Work request
Nothing should be left out: write out the whole listing exactly.

+--

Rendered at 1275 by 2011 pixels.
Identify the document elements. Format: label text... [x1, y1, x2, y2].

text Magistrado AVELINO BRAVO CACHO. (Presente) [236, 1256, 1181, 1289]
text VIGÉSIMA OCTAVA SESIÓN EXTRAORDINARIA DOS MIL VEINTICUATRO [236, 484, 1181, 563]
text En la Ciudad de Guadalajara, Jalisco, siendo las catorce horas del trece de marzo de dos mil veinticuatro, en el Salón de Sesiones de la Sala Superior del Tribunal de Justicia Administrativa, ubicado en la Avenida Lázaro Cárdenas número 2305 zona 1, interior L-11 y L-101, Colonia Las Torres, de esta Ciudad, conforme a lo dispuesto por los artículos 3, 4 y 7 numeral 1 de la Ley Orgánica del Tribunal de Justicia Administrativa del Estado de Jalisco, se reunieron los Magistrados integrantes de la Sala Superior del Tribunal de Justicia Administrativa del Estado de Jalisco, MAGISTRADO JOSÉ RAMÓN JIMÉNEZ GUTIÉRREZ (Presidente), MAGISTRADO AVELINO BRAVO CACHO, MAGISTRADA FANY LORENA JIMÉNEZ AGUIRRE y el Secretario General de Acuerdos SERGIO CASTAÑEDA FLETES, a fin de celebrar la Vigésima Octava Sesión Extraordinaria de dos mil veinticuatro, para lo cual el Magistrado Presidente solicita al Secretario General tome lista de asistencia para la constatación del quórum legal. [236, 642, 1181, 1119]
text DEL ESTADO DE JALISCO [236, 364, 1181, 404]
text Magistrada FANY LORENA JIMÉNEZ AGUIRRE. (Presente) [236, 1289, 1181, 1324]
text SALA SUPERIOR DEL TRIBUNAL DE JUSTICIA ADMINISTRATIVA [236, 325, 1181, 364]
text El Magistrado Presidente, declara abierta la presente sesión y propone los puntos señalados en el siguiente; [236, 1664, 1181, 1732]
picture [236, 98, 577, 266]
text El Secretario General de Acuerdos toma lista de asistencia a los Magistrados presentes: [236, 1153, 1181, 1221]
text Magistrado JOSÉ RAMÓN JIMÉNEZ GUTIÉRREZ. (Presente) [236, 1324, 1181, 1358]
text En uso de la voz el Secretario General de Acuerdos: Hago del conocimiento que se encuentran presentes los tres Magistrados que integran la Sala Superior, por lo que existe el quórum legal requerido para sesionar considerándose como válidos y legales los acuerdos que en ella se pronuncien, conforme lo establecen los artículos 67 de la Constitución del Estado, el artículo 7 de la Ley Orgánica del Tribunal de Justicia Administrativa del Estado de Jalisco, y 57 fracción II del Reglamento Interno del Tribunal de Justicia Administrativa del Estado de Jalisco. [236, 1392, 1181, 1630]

+--

Answer section
Rendered at 1275 by 2011 pixels.
Identify the document elements. Format: label text... [x1, y1, x2, y2].

text Magistrado AVELINO BRAVO CACHO. (Presente) [236, 1256, 1181, 1289]
text VIGÉSIMA OCTAVA SESIÓN EXTRAORDINARIA DOS MIL VEINTICUATRO [236, 484, 1181, 563]
text En la Ciudad de Guadalajara, Jalisco, siendo las catorce horas del trece de marzo de dos mil veinticuatro, en el Salón de Sesiones de la Sala Superior del Tribunal de Justicia Administrativa, ubicado en la Avenida Lázaro Cárdenas número 2305 zona 1, interior L-11 y L-101, Colonia Las Torres, de esta Ciudad, conforme a lo dispuesto por los artículos 3, 4 y 7 numeral 1 de la Ley Orgánica del Tribunal de Justicia Administrativa del Estado de Jalisco, se reunieron los Magistrados integrantes de la Sala Superior del Tribunal de Justicia Administrativa del Estado de Jalisco, MAGISTRADO JOSÉ RAMÓN JIMÉNEZ GUTIÉRREZ (Presidente), MAGISTRADO AVELINO BRAVO CACHO, MAGISTRADA FANY LORENA JIMÉNEZ AGUIRRE y el Secretario General de Acuerdos SERGIO CASTAÑEDA FLETES, a fin de celebrar la Vigésima Octava Sesión Extraordinaria de dos mil veinticuatro, para lo cual el Magistrado Presidente solicita al Secretario General tome lista de asistencia para la constatación del quórum legal. [236, 642, 1181, 1119]
text DEL ESTADO DE JALISCO [236, 364, 1181, 404]
text Magistrada FANY LORENA JIMÉNEZ AGUIRRE. (Presente) [236, 1289, 1181, 1324]
text SALA SUPERIOR DEL TRIBUNAL DE JUSTICIA ADMINISTRATIVA [236, 325, 1181, 364]
text El Magistrado Presidente, declara abierta la presente sesión y propone los puntos señalados en el siguiente; [236, 1664, 1181, 1732]
picture [236, 98, 577, 266]
text El Secretario General de Acuerdos toma lista de asistencia a los Magistrados presentes: [236, 1153, 1181, 1221]
text Magistrado JOSÉ RAMÓN JIMÉNEZ GUTIÉRREZ. (Presente) [236, 1324, 1181, 1358]
text En uso de la voz el Secretario General de Acuerdos: Hago del conocimiento que se encuentran presentes los tres Magistrados que integran la Sala Superior, por lo que existe el quórum legal requerido para sesionar considerándose como válidos y legales los acuerdos que en ella se pronuncien, conforme lo establecen los artículos 67 de la Constitución del Estado, el artículo 7 de la Ley Orgánica del Tribunal de Justicia Administrativa del Estado de Jalisco, y 57 fracción II del Reglamento Interno del Tribunal de Justicia Administrativa del Estado de Jalisco. [236, 1392, 1181, 1630]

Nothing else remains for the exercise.